Better Living, Together / by Katie Edmonds

Today my research lead me to Elinor Ostrom, a Nobel Prize winning economist. She didn't study liquid capital or the behavior of markets, she studied Common Pool Resource management. CPRs are like a stone soup of economics, where some contribute to the benefit of all.

Those familiar with CPRs link them to game theory, where sharing is assumed to occur between people who can't/don't communicate, and who act in their own best interest (rational choice). The cold, hard zero-sum games that game theory studied in the 1940s and 1950s caught the attention of evolutionary biologists in the 1970s, and the assumptions about competition began to break apart. The fields discovered the success of tit-for-tat engagement and reciprocal altruism behaviors in the 1980s, bringing cooperation back into the conversation that had been dominated by ruthless self interest.

This self interest paradigm was based on the assumption that privatization is the only way prevent overuse and destruction of shared resources. Olstrom's research refuted this claim. She discovered that farmers in a Swiss village successfully maintained their commons. She was able to identify the principles that allowed them to be successful:

8 Principles for Managing a Commons

1. Define clear group boundaries.

2. Match rules governing use of common goods to local needs and conditions.

3. Ensure that those affected by the rules can participate in modifying the rules.

4. Make sure the rule-making rights of community members are respected by outside authorities.

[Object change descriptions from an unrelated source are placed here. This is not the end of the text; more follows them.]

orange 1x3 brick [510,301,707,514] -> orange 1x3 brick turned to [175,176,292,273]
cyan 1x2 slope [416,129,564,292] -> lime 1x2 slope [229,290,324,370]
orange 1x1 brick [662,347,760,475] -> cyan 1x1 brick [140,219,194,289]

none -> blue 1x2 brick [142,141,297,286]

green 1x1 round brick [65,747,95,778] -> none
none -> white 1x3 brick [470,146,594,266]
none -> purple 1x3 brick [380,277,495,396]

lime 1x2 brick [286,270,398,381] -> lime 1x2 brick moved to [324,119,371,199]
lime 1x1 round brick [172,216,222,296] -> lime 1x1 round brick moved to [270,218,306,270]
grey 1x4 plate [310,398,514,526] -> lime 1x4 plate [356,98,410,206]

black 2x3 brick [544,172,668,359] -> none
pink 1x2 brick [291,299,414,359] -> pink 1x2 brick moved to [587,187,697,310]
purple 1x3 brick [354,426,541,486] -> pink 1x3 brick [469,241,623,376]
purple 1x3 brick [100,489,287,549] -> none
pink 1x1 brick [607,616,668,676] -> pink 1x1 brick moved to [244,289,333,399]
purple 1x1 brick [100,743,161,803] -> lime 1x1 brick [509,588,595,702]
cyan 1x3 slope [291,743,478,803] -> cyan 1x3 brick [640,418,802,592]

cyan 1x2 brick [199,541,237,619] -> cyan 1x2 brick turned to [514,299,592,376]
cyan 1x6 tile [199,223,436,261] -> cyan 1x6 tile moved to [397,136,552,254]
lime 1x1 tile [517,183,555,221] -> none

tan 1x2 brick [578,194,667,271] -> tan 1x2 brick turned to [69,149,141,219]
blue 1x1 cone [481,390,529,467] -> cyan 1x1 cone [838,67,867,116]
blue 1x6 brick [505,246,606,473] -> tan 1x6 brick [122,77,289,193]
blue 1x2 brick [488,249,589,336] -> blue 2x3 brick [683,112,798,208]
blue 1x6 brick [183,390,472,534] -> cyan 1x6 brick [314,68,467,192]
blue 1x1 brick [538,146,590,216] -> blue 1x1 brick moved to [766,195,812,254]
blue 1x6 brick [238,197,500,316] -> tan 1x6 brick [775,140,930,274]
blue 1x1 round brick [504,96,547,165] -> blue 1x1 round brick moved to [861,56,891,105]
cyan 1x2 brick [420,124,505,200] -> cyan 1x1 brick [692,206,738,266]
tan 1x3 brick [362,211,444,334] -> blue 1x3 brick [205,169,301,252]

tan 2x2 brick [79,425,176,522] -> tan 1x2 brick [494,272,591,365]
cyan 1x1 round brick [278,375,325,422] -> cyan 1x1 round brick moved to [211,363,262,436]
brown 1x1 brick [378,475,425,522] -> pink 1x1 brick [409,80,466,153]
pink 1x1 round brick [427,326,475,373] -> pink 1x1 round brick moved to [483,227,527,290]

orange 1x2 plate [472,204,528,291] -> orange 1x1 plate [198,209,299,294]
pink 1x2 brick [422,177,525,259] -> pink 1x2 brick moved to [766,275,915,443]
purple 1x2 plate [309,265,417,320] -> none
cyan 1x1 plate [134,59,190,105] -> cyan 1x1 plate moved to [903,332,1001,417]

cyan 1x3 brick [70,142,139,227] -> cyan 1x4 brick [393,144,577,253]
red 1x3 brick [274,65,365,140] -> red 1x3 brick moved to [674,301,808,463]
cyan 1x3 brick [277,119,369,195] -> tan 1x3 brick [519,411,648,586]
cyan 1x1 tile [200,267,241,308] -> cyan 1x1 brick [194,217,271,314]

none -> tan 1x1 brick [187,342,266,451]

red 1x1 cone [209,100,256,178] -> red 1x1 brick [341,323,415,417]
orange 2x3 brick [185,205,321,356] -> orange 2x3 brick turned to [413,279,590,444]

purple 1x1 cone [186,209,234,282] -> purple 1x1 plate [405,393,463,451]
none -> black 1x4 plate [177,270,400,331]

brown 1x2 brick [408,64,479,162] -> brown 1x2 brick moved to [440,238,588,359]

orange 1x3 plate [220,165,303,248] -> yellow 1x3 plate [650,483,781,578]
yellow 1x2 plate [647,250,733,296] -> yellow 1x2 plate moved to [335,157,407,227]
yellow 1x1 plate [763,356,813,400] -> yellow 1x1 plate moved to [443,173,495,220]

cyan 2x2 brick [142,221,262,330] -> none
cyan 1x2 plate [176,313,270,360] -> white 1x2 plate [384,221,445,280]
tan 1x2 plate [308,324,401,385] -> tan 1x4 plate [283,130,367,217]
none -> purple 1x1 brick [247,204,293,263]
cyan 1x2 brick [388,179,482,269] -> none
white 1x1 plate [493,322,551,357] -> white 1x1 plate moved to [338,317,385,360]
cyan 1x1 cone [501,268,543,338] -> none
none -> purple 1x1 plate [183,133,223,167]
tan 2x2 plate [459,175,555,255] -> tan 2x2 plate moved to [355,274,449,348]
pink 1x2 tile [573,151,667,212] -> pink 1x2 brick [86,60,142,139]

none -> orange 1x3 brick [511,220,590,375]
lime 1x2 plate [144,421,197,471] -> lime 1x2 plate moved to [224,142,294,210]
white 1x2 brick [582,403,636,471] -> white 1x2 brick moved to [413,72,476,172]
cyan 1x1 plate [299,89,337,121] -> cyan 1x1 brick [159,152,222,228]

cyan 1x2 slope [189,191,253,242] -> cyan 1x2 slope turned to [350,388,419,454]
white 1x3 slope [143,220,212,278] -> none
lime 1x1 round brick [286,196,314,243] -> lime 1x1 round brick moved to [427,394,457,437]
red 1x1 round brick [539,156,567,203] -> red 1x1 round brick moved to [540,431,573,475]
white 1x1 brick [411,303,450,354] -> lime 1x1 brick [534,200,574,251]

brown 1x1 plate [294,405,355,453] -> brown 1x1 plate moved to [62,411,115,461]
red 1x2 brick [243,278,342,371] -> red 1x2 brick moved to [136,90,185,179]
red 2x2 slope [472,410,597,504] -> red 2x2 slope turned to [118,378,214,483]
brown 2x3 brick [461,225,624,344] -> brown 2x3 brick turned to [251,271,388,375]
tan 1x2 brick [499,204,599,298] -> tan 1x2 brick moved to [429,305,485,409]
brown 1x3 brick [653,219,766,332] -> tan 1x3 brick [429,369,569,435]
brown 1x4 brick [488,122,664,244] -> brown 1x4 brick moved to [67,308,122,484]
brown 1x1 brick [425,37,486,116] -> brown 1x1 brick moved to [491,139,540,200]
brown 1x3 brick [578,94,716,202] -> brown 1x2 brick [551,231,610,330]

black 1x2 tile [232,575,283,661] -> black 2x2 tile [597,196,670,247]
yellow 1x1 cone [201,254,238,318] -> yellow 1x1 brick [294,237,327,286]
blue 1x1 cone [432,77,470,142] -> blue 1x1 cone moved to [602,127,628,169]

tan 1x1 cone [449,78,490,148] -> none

5. Develop a system, carried out by community members, for monitoring members’ behavior.

6. Use graduated sanctions for rule violators.

7. Provide accessible, low-cost means for dispute resolution.

8. Build responsibility for governing the common resource in nested tiers from the lowest level up to the entire interconnected system.

If you  look for them, you might find common pool resources all around you. The environment is one (we often break it up into pieces: water, air, land). The world wide web is another, both the front end (stuff you surf for) and the back end (the code base for the network). If you go the next step to the more abstract, you might see civil rights or personal safety as a common pool resource. The eternal optimist in me is validated by Ostrom's discovery.